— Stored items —
=======

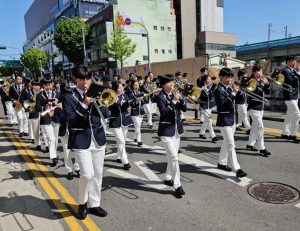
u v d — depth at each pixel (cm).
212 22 5775
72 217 330
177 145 398
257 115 536
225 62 1900
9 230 299
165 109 368
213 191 393
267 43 4291
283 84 632
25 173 489
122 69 3155
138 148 648
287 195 369
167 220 318
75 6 5159
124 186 423
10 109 1014
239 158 535
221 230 293
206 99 680
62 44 3838
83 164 307
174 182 382
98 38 3981
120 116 506
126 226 307
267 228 293
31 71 7138
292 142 630
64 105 302
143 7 3941
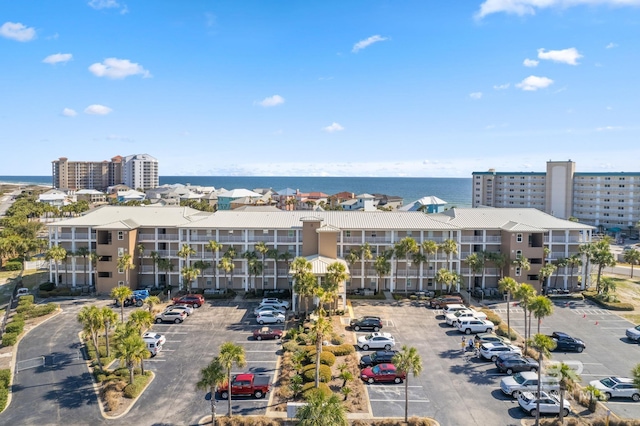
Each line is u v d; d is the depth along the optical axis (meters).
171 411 37.66
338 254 76.50
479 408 38.22
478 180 183.88
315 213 81.88
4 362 47.75
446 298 67.69
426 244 72.75
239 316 63.12
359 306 68.12
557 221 82.38
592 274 90.38
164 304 68.56
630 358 49.38
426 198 160.00
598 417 36.47
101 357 48.44
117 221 77.19
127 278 74.69
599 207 156.50
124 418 36.59
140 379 42.50
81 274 78.62
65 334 56.09
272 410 37.72
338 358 48.47
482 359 48.22
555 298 73.38
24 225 125.75
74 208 173.38
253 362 47.19
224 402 39.16
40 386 42.28
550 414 37.28
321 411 29.64
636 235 149.50
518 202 174.62
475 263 72.88
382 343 50.75
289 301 69.62
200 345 52.16
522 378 40.72
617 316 64.50
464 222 79.88
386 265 70.75
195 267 73.81
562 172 161.88
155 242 78.38
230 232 77.06
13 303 70.88
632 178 150.38
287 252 75.62
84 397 40.16
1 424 35.78
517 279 75.44
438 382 42.88
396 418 36.19
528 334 55.28
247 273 76.50
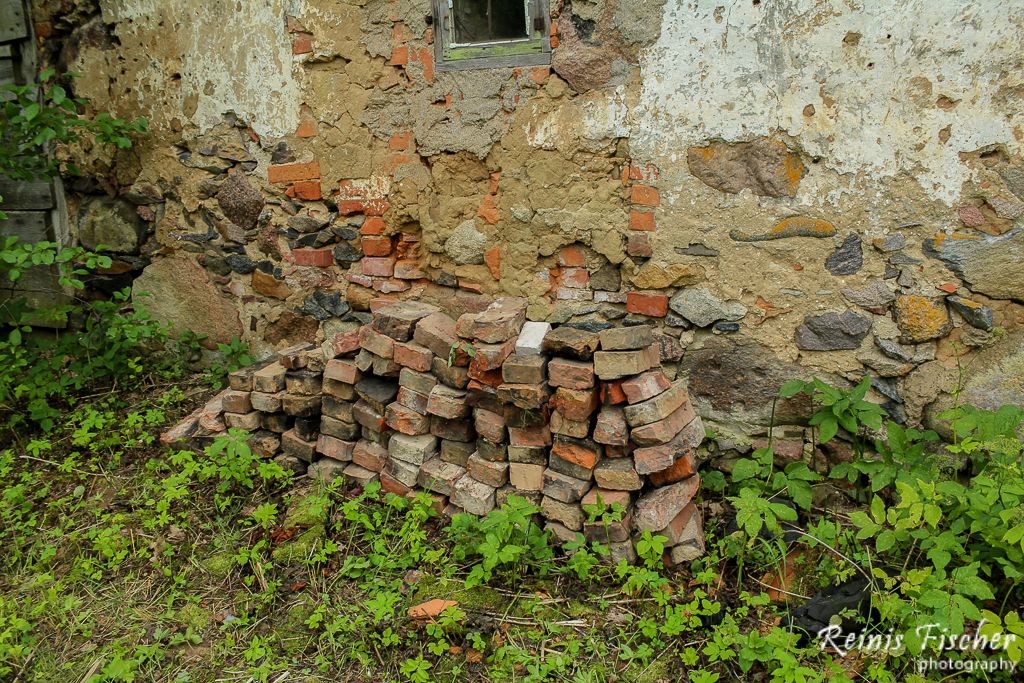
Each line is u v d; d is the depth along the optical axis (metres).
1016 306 2.49
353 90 3.24
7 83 3.95
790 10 2.47
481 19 3.00
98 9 3.65
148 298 3.98
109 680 2.18
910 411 2.65
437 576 2.54
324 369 3.00
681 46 2.63
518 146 2.96
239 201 3.60
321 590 2.51
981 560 2.27
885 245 2.56
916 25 2.36
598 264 2.96
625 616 2.36
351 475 2.99
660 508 2.49
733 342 2.83
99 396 3.66
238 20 3.35
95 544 2.65
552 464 2.62
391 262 3.41
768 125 2.58
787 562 2.49
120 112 3.76
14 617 2.38
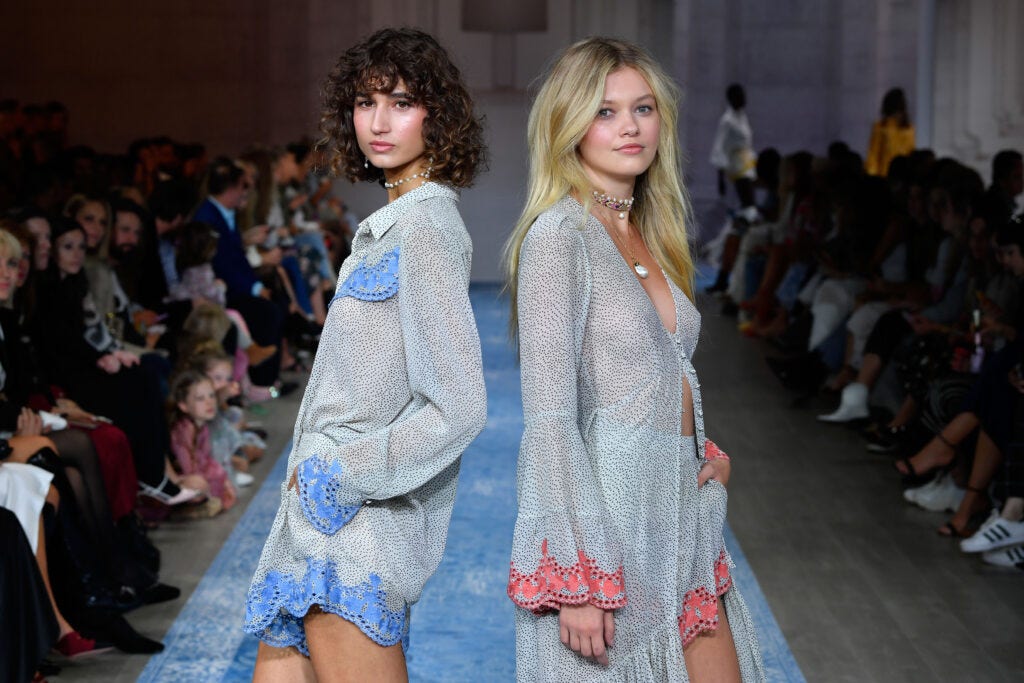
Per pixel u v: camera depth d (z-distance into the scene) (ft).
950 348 19.16
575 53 8.18
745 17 48.88
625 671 7.86
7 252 13.56
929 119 41.52
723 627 8.48
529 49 42.01
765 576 15.43
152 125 44.39
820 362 25.39
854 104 48.01
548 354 7.61
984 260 20.15
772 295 33.22
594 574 7.55
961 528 16.93
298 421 8.29
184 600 14.30
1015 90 35.29
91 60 44.04
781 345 30.04
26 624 11.19
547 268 7.68
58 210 22.11
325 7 43.57
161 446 16.53
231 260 24.27
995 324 18.12
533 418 7.62
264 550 8.13
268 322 24.36
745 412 24.66
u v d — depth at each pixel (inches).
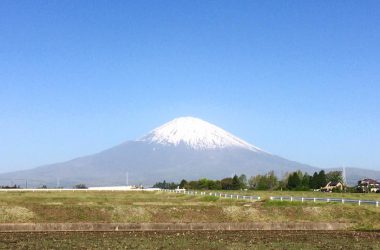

=======

— WHAT THE TASK REQUIRES —
Line for line, restate the data above and omit every picture.

— ANSWER BELOW —
u v d — depth at each pixel (cm).
212 22 5775
72 217 330
177 145 398
257 115 536
225 62 1900
9 230 299
165 109 368
213 191 393
267 43 4291
283 84 632
25 173 489
122 69 3155
138 148 648
287 195 369
167 220 318
75 6 5159
124 186 423
10 109 1014
239 158 535
221 230 293
206 99 680
62 44 3838
83 164 307
174 182 382
98 38 3981
120 116 506
126 226 307
267 228 293
31 71 7138
292 142 630
64 105 302
143 7 3941
Each line is u v d; d is the depth along the optical axis (meters).
171 411 37.66
338 254 76.50
479 408 38.22
478 180 183.88
315 213 81.88
4 362 47.75
446 298 67.69
426 244 72.75
239 316 63.12
359 306 68.12
557 221 82.38
592 274 90.38
164 304 68.56
630 358 49.38
426 198 160.00
598 417 36.47
101 357 48.44
117 221 77.19
127 278 74.69
599 207 156.50
124 418 36.59
140 379 42.50
81 274 78.62
65 334 56.09
272 410 37.72
338 358 48.47
482 359 48.22
555 298 73.38
24 225 125.75
74 208 173.38
253 362 47.19
224 402 39.16
40 386 42.28
550 414 37.28
321 411 29.64
636 235 149.50
518 202 174.62
475 263 72.88
382 343 50.75
289 301 69.62
200 345 52.16
522 378 40.72
617 316 64.50
464 222 79.88
386 265 70.75
195 267 73.81
562 172 161.88
155 242 78.38
230 232 77.06
13 303 70.88
632 178 150.38
287 252 75.62
84 397 40.16
1 424 35.78
517 279 75.44
438 382 42.88
396 418 36.19
528 334 55.28
247 273 76.50
Each line is u v d; d is the depth along the optical axis (metres).
1016 306 2.49
353 90 3.24
7 83 3.95
790 10 2.47
481 19 3.00
98 9 3.65
148 298 3.98
109 680 2.18
910 411 2.65
437 576 2.54
324 369 3.00
681 46 2.63
518 146 2.96
239 201 3.60
321 590 2.51
981 560 2.27
885 245 2.56
916 25 2.36
598 264 2.96
625 616 2.36
351 475 2.99
660 508 2.49
733 342 2.83
99 396 3.66
238 20 3.35
95 544 2.65
552 464 2.62
391 262 3.41
768 125 2.58
787 562 2.49
120 112 3.76
14 617 2.38
Per pixel u v: camera depth d (z-distance into the scene) (ft).
950 348 19.16
575 53 8.18
745 17 48.88
625 671 7.86
7 252 13.56
929 119 41.52
723 627 8.48
529 49 42.01
765 576 15.43
152 125 44.39
820 362 25.39
854 104 48.01
548 354 7.61
984 260 20.15
772 295 33.22
594 574 7.55
961 528 16.93
298 421 8.29
184 600 14.30
1015 90 35.29
91 60 44.04
781 345 30.04
26 624 11.19
547 268 7.68
58 210 22.11
325 7 43.57
161 446 16.53
231 260 24.27
995 324 18.12
533 418 7.62
264 550 8.13
268 322 24.36
745 412 24.66
u v d — depth at each pixel (inches).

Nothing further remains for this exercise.